Civil Rights Presentation

On the 23rd of September, 2023, Our very own Griot Intern Michaiah Augustine presented her ongoing 4-year project on Civil Rights, where she digitized the archives to make it more reader-friendly. She transferred data from the old website to a new website, as she added her own niche into it, for example, adding tributes of people who are prominent but not too many people know that they visited Bucknell, like Jackie Robinson, in comparison to Martin Luther King Jr and the focus around him during Black History Month. 

She opened the discussion by introducing herself and discussing her struggles and successes. She also stressed the importance of her project. Since black stories have a history of being ignored, she wants to provide an avenue where black students in Bucknell can see themselves through history and even be part of this history. The project works hand in hand with the Griot Institute storytelling project, which gives context to most of the civil rights project by documenting the everyday school life of black students, alumni, faculty, staff, and the neighborhood. She gave three main timelines for activism and protest: 1960, after the burning of a church cross by Phi Lambda Theta; 1961, when 500 hundred Bucknell students protested against the tavern downtown, which is now discontinued; and the 2023 sit-in protest between the BSU(Black Student Union) and BSG(Bucknell Student Government). With all that background information, Michaiah expressed that she believed the university was more united than it is now.

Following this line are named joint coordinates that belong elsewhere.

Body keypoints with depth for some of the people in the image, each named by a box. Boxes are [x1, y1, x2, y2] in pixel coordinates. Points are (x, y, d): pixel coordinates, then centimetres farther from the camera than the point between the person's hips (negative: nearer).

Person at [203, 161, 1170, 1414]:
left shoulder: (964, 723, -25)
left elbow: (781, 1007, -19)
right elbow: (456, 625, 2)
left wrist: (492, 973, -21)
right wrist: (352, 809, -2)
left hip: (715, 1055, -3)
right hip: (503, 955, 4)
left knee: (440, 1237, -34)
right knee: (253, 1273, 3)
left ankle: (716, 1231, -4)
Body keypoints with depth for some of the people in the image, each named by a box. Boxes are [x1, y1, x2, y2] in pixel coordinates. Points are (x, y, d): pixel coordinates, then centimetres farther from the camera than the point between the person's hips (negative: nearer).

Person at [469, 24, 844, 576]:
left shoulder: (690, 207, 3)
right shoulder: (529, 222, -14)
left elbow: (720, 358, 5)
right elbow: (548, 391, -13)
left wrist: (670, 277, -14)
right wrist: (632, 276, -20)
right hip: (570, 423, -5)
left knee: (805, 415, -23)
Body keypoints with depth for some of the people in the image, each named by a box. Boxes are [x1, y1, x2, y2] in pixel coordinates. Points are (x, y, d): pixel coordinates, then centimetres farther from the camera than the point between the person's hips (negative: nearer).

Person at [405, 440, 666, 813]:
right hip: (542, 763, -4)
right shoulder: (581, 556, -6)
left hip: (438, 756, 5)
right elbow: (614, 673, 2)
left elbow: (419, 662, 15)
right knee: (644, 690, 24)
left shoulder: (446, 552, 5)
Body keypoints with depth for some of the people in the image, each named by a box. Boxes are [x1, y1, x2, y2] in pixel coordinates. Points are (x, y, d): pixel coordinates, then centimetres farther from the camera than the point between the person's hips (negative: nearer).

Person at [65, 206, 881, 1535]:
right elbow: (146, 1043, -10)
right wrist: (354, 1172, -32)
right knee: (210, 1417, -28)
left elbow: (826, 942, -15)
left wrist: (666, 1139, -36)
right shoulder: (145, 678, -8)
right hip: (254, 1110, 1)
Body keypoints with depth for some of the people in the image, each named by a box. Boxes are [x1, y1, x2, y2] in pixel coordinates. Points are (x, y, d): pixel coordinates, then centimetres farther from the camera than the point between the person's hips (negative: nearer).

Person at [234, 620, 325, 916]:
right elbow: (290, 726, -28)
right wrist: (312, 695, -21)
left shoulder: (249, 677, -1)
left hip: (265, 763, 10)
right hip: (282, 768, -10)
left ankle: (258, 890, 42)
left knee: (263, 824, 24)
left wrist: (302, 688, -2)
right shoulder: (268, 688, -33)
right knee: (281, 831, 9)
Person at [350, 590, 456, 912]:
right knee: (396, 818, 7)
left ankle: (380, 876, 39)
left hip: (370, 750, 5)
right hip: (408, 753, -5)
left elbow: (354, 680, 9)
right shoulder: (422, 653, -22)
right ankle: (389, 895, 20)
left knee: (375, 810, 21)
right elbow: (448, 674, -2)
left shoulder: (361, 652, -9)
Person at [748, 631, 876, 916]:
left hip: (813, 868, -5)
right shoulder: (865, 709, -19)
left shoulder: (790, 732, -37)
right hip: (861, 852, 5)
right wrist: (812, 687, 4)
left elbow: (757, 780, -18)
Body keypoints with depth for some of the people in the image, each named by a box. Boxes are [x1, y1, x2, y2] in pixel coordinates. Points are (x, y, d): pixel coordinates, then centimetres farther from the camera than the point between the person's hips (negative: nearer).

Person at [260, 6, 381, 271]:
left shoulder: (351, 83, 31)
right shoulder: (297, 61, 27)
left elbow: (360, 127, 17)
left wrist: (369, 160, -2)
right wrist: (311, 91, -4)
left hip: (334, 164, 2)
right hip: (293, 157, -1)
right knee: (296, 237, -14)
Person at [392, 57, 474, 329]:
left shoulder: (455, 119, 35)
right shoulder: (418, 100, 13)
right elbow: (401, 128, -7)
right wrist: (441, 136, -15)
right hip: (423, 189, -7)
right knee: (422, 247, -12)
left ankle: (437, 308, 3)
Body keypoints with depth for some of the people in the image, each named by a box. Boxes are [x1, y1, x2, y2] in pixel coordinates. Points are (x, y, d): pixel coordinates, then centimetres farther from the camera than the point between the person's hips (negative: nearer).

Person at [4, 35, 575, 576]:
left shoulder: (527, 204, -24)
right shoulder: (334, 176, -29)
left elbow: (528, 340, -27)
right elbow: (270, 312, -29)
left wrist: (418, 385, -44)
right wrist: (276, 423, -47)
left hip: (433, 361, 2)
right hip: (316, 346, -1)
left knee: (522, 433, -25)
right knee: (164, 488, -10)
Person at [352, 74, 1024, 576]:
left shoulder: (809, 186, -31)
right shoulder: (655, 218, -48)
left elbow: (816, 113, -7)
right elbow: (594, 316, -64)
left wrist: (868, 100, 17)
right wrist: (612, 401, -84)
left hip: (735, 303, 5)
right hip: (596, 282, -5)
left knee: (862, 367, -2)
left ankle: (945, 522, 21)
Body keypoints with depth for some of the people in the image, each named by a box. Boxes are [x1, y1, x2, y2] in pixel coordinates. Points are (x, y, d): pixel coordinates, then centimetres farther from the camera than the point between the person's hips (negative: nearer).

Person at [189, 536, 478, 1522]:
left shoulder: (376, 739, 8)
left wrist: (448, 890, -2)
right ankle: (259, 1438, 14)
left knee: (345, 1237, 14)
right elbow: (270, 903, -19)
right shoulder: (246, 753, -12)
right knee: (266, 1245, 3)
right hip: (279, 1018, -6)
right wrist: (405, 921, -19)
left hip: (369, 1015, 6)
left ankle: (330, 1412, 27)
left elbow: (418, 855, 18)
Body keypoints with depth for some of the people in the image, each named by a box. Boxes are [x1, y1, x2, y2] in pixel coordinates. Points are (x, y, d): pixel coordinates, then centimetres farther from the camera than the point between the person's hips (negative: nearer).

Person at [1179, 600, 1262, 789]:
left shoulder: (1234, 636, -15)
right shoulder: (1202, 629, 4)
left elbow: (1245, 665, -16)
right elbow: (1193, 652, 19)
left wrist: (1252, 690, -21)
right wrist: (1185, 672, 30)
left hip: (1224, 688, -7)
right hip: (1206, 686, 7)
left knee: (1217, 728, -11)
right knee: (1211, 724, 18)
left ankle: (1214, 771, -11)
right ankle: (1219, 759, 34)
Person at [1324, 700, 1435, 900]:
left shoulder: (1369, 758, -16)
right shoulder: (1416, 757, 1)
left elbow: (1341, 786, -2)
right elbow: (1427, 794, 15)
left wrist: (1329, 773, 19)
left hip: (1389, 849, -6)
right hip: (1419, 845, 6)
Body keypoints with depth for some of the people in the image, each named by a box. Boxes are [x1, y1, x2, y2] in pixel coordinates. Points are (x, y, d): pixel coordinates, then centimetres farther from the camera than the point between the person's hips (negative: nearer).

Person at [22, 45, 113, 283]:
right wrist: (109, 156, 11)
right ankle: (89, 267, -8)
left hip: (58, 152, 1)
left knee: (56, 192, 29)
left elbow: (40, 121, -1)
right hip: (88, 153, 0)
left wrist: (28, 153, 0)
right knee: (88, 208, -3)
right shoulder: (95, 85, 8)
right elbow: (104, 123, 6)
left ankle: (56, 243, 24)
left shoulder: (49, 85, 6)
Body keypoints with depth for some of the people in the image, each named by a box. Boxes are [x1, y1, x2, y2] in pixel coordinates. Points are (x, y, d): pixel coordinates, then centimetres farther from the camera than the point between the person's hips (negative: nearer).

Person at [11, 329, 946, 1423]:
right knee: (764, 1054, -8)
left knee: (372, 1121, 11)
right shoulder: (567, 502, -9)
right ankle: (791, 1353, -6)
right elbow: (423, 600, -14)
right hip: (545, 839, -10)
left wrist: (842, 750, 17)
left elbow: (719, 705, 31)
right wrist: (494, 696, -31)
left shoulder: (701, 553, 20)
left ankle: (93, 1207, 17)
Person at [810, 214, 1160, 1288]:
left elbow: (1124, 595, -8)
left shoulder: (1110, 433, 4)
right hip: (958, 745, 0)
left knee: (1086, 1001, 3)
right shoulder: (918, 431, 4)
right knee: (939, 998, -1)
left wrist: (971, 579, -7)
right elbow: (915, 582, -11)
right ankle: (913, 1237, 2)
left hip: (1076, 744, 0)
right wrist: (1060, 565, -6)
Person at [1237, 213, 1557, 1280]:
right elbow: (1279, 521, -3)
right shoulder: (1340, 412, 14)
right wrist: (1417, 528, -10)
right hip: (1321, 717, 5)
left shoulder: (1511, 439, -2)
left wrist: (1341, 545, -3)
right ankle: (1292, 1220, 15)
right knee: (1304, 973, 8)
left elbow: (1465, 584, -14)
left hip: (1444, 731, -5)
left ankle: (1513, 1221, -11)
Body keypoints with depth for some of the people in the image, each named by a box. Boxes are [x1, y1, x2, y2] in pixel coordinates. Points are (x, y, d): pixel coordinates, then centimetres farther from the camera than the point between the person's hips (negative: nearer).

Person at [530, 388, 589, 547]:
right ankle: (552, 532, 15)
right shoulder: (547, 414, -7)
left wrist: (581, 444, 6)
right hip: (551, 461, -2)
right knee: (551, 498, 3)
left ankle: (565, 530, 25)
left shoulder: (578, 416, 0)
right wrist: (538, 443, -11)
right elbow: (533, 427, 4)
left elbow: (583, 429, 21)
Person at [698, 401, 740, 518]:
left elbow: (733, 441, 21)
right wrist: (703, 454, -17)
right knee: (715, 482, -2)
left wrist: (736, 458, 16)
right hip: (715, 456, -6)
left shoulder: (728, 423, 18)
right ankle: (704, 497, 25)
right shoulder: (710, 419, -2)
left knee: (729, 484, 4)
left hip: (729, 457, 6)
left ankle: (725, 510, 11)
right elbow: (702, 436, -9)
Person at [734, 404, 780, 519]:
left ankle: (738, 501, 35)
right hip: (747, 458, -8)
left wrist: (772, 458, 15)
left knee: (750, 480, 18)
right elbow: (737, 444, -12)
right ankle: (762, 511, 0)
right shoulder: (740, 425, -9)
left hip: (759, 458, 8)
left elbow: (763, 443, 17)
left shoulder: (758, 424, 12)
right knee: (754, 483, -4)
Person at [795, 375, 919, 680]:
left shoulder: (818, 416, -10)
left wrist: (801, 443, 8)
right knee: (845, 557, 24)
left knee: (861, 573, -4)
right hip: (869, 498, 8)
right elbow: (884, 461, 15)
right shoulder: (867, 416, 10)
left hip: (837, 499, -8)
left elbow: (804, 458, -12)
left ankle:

In the audience was an alumnus, Frank Wood, who was part of the Phi Lambda Theta and gave his account of the time in the 60s. There was also some light shared by the audience on the 1986/87 demand letter that was cross-parallel to the demand letter of BSU in the spring of 2023. Vernice Edgehill Walden gave an account of the civil rights atmosphere of her time (the 80s) and showed that it is still the same fight being fought in a span of 40 years.